Remove chimeric reads

Reference-based chimera checking

Our script chimera_filter.pl wraps VSEARCH, which implements the uchime algorithm, to remove chimeric reads.

Here is an example command:

chimera_filter.pl -type 1 -db /home/shared/rRNA_db/RDP_trainset16_022016.fa fasta_files/*

Where "-type 1" means that any reads clearly called as chimeric AND reads that are ambiguous are filtered out.

Note that a DB file needs to be input as well. You can download the versions we use from our requirements page.

Note that it is possible that the settings of "mindiv" and "minh" (see here for details) could have significant effects on results. However, so far we have found that small adjustments in these parameters has only a minor effect on sensitivity and specificity when running chimera checking for 16S sequences.

If you'd like to use USEARCH v6.1 (this is not open-source, but you can look into the license for a 32-bit version at the USEARCH website) instead of VSEARCH, you can use the older version of our script called "chimera_filter_usearch61.pl" (the options are mainly the same).

Options:

• -h, --help
  Displays the entire help documentation.

• -v, --version
  Displays version number and exits.

• --type <[0|1]>
  Non-chimeric output type, either only sequences that are clearly non-chimeric (1) or all sequences that are not called as chimeric ( 0 - includes borderline sequences, "?" in uchime output).

• --mindiv < float >
  Min % divergence between query and target sequence (default 1.5, note that this differs from the uchime default of 0.8).

• --minh < float >
  Min score to be called as chimeric (default 0.2, note that this differs from the uchime default of 0.28).

• -o, --out_dir
  Output directory for filtered fastq files. Default is "non_chimeras".

• --thread <# of CPUs>
  Using this option without a value will use all CPUs on machine, while giving it a value will limit to that many CPUs. Without option only one CPU is used.

• --keep
  Flag to indicate that temporary log files should not be removed (useful for troubleshooting). Also, will prevent the "nonchimera" and "unclear" specific fastas from being removed when type == 0.

• -log
  The location to write the log file.

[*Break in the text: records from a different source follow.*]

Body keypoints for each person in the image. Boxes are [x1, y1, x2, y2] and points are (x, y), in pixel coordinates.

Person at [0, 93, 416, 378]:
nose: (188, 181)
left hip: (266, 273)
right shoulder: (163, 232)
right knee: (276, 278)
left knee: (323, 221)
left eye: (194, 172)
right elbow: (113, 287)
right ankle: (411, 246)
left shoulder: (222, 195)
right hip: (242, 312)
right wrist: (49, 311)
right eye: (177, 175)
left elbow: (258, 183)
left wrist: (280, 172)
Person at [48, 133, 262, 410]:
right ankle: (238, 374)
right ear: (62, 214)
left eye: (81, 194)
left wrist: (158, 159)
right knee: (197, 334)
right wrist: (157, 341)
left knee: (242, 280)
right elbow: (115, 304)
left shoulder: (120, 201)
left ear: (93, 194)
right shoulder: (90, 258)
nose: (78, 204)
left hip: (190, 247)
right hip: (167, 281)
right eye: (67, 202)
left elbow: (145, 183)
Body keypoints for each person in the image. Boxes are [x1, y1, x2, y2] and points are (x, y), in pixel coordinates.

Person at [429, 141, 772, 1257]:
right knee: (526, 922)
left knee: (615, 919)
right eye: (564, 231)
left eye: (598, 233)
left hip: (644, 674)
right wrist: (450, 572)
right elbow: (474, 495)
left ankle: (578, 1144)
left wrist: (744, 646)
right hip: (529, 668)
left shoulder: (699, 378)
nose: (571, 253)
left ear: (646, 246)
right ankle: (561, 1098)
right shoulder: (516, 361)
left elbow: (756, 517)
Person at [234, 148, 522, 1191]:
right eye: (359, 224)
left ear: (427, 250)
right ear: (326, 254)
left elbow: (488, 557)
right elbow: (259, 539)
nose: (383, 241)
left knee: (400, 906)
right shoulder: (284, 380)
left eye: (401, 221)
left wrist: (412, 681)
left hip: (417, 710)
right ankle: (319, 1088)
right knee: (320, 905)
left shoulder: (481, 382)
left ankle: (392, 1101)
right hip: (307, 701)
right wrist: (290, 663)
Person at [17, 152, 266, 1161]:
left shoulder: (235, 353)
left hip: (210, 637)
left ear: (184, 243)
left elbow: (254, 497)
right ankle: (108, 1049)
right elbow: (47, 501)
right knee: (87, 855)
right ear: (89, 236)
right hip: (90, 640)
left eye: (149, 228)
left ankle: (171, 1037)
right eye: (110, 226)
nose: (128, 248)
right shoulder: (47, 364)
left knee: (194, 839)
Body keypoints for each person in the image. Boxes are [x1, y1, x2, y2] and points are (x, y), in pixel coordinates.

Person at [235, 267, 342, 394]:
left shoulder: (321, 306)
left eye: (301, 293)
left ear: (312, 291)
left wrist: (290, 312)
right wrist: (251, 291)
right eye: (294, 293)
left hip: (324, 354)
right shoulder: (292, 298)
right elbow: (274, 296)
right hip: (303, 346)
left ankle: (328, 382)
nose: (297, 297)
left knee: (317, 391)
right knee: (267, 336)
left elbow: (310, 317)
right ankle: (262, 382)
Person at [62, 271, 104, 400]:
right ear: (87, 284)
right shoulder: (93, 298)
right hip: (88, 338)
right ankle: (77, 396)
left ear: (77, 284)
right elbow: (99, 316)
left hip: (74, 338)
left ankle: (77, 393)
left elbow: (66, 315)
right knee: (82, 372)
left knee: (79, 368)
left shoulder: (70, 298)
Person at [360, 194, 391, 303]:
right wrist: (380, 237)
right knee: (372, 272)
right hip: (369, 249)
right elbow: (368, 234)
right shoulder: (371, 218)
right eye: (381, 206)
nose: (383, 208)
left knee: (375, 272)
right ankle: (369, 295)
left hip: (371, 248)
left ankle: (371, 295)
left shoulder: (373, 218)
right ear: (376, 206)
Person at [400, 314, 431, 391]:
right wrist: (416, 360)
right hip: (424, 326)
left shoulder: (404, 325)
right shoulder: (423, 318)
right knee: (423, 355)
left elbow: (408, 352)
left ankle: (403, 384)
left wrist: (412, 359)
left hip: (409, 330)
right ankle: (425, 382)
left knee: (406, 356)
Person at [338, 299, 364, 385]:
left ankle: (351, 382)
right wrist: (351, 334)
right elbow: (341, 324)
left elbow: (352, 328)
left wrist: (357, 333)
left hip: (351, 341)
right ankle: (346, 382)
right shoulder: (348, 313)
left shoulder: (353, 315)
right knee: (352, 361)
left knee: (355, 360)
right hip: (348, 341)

Default is "chimera_filter.log".

• -db, --database
  Database of 16S sequences to use as a reference (FASTA file).

De novo chimera checking

If you would prefer to run de novo chimera checking this is also simple to do with VSEARCH, based on the UCHIME de novo algorithm. We don't have a wrapper script to run the commands, but they can be easily run with GNU parallel (see our basic tutorial for basic usage). The catch is that there will be raw logfiles for each FASTA rather than a summary logfile as above.

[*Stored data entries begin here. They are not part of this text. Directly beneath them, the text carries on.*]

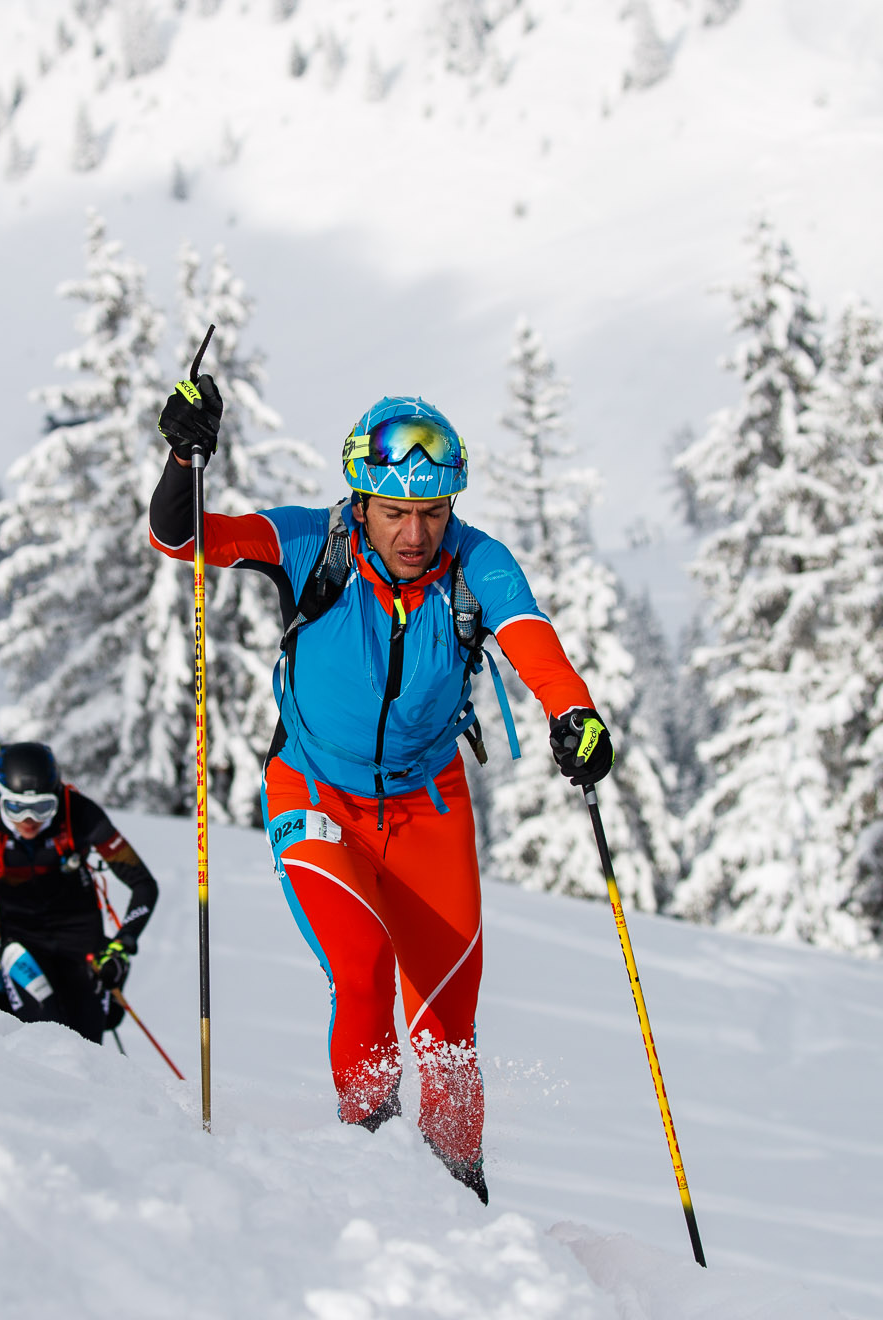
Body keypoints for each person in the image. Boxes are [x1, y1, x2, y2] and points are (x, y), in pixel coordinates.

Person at [148, 381, 615, 1204]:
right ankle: (369, 1166)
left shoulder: (476, 563)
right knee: (360, 967)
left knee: (448, 1025)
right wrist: (182, 458)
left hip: (427, 808)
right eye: (396, 511)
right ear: (361, 499)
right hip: (314, 793)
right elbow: (181, 539)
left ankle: (458, 1191)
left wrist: (574, 713)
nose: (415, 531)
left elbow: (530, 635)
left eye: (433, 510)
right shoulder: (308, 545)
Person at [0, 742, 159, 1043]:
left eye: (43, 807)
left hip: (79, 936)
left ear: (58, 795)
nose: (29, 820)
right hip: (20, 937)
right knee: (45, 1032)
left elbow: (143, 884)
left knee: (88, 1042)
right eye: (16, 808)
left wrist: (122, 945)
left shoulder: (80, 814)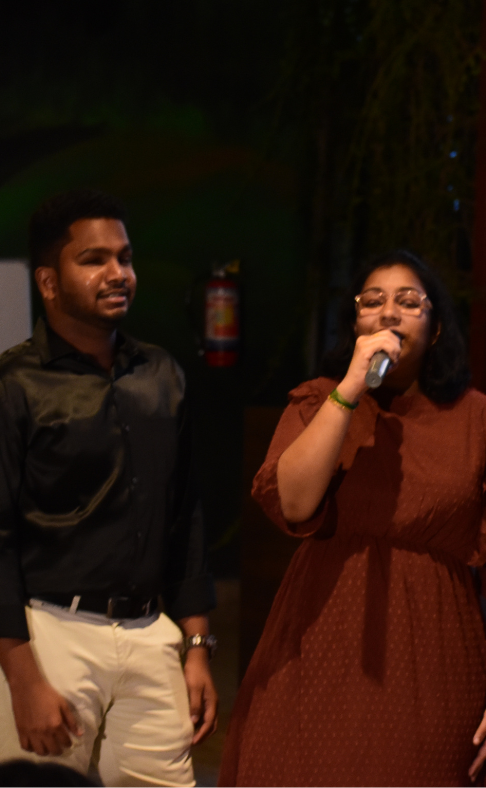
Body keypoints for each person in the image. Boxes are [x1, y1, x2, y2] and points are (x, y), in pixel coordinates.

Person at [218, 250, 486, 786]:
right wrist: (349, 389)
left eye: (408, 302)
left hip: (435, 652)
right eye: (373, 301)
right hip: (319, 638)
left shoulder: (482, 419)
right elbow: (292, 504)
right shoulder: (320, 401)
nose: (389, 312)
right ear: (356, 324)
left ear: (435, 330)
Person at [0, 190, 218, 786]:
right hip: (50, 636)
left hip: (153, 637)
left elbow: (186, 516)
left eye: (124, 257)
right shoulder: (14, 384)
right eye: (95, 259)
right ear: (48, 282)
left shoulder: (162, 374)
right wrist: (22, 677)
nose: (118, 273)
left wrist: (198, 646)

Before running de novo chimera detection it's important to run dereplication of your reads with VSEARCH. If you skip this step then you'll get 0 chimeric reads identified (as described on the VSEARCH google group here and here). Dereplication is required since identifying chimeras is based on finding possible parents that by default have at least twice the abundance of the chimeras (note that this option and several other chimera detection options can be set by the user). You'll need to rereplicate your sequences before continuing with the standard Microbiome Helper pipeline.

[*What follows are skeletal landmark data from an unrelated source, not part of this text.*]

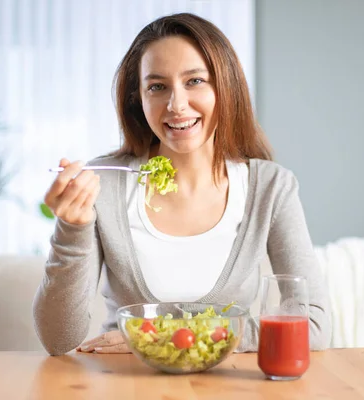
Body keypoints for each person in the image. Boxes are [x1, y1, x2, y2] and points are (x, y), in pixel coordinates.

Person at [33, 12, 331, 356]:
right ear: (138, 100)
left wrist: (157, 335)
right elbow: (58, 340)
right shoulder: (106, 185)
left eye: (195, 81)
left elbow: (314, 326)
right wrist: (71, 229)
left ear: (225, 87)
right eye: (157, 87)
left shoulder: (271, 188)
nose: (176, 105)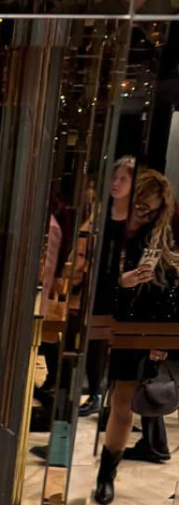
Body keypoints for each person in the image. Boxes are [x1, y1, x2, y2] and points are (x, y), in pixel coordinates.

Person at [94, 169, 179, 504]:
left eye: (152, 211)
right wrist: (120, 282)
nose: (144, 216)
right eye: (140, 207)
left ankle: (107, 474)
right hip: (96, 327)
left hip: (133, 330)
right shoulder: (105, 231)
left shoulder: (155, 240)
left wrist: (160, 340)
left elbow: (167, 291)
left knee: (123, 405)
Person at [79, 155, 136, 416]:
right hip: (99, 282)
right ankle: (95, 393)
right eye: (115, 177)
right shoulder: (102, 212)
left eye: (123, 179)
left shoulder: (136, 216)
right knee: (95, 339)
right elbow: (83, 241)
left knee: (121, 343)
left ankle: (115, 401)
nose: (116, 183)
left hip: (127, 285)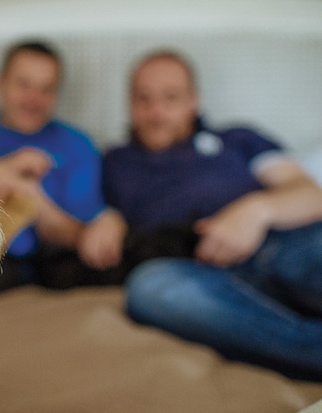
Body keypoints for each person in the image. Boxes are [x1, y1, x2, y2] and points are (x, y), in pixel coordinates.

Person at [81, 50, 322, 380]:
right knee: (147, 289)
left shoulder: (237, 139)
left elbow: (311, 194)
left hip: (282, 245)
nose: (156, 111)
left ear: (194, 101)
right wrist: (107, 217)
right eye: (143, 99)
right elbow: (85, 215)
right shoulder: (113, 161)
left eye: (171, 97)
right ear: (129, 103)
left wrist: (256, 211)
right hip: (202, 277)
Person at [0, 41, 118, 294]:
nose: (34, 99)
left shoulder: (77, 146)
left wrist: (31, 198)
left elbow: (81, 236)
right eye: (24, 85)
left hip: (20, 267)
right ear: (0, 83)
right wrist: (5, 167)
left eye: (46, 89)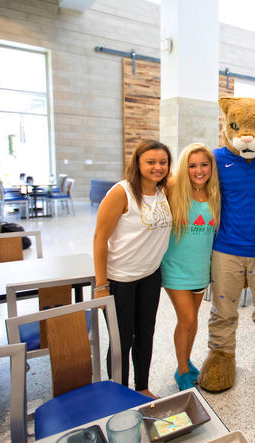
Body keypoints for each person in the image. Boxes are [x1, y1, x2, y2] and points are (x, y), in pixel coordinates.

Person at [93, 140, 172, 398]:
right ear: (137, 163)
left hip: (150, 276)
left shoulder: (164, 190)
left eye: (163, 162)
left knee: (145, 335)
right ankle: (118, 394)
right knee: (122, 340)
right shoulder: (122, 192)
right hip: (120, 279)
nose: (157, 167)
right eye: (150, 162)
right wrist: (101, 285)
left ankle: (142, 388)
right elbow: (99, 238)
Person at [161, 143, 220, 391]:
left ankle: (185, 360)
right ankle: (182, 370)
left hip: (200, 270)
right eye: (192, 165)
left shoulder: (216, 194)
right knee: (186, 319)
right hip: (174, 268)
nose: (199, 170)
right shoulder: (173, 190)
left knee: (192, 320)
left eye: (204, 164)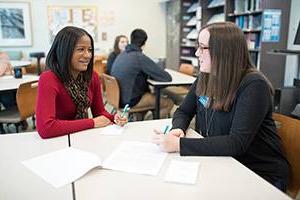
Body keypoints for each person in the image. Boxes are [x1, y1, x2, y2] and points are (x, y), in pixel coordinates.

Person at [152, 22, 289, 191]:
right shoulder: (206, 77)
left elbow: (236, 143)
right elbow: (184, 111)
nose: (197, 53)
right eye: (198, 47)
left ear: (223, 51)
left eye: (203, 48)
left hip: (258, 173)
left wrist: (178, 144)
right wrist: (178, 128)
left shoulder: (254, 85)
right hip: (222, 161)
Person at [36, 26, 127, 139]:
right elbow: (46, 128)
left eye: (89, 50)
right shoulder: (48, 79)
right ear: (65, 51)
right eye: (80, 49)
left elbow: (99, 112)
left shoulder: (91, 76)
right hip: (58, 140)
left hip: (83, 136)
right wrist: (92, 123)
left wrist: (114, 118)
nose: (88, 55)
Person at [111, 29, 174, 119]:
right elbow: (166, 77)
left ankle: (142, 121)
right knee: (168, 103)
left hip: (118, 98)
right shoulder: (139, 57)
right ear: (144, 43)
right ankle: (150, 127)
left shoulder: (121, 55)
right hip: (131, 101)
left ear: (131, 40)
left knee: (148, 96)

First make the output folders.

mkdir fasta_files_derep
mkdir non_denovo_chimeras
mkdir non_denovo_chimeras_rerep

Then run dereplication with GNU parallel.

parallel -j 4 'vsearch --derep_fulllength {} --sizeout --output fasta_files_derep/{/.}.derep.fasta' ::: fasta_files/*fasta

Run the uchime_denovo algorithm with GNU parallel.

parallel --eta -j 4 'vsearch --uchime_denovo {} --nonchimeras non_denovo_chimeras/{/.}.nonchimera.fasta 2> non_denovo_chimeras/{/.}.nonchimera.log' ::: fasta_files_derep/*.derep.fasta

Note that the logfile for each FASTA will be in the same output directory as the chimera-filtered FASTAs.

Finally, run rereplication of your sequences so that you can continue with the standard Microbiome Helper workflow.

parallel -j 4 'vsearch --rereplicate {} --output non_denovo_chimeras_rerep/{/.}.rerep.fasta' ::: non_denovo_chimeras/*fasta

The FASTA files to carry on to downstream steps will then be in non_denovo_chimeras_rerep.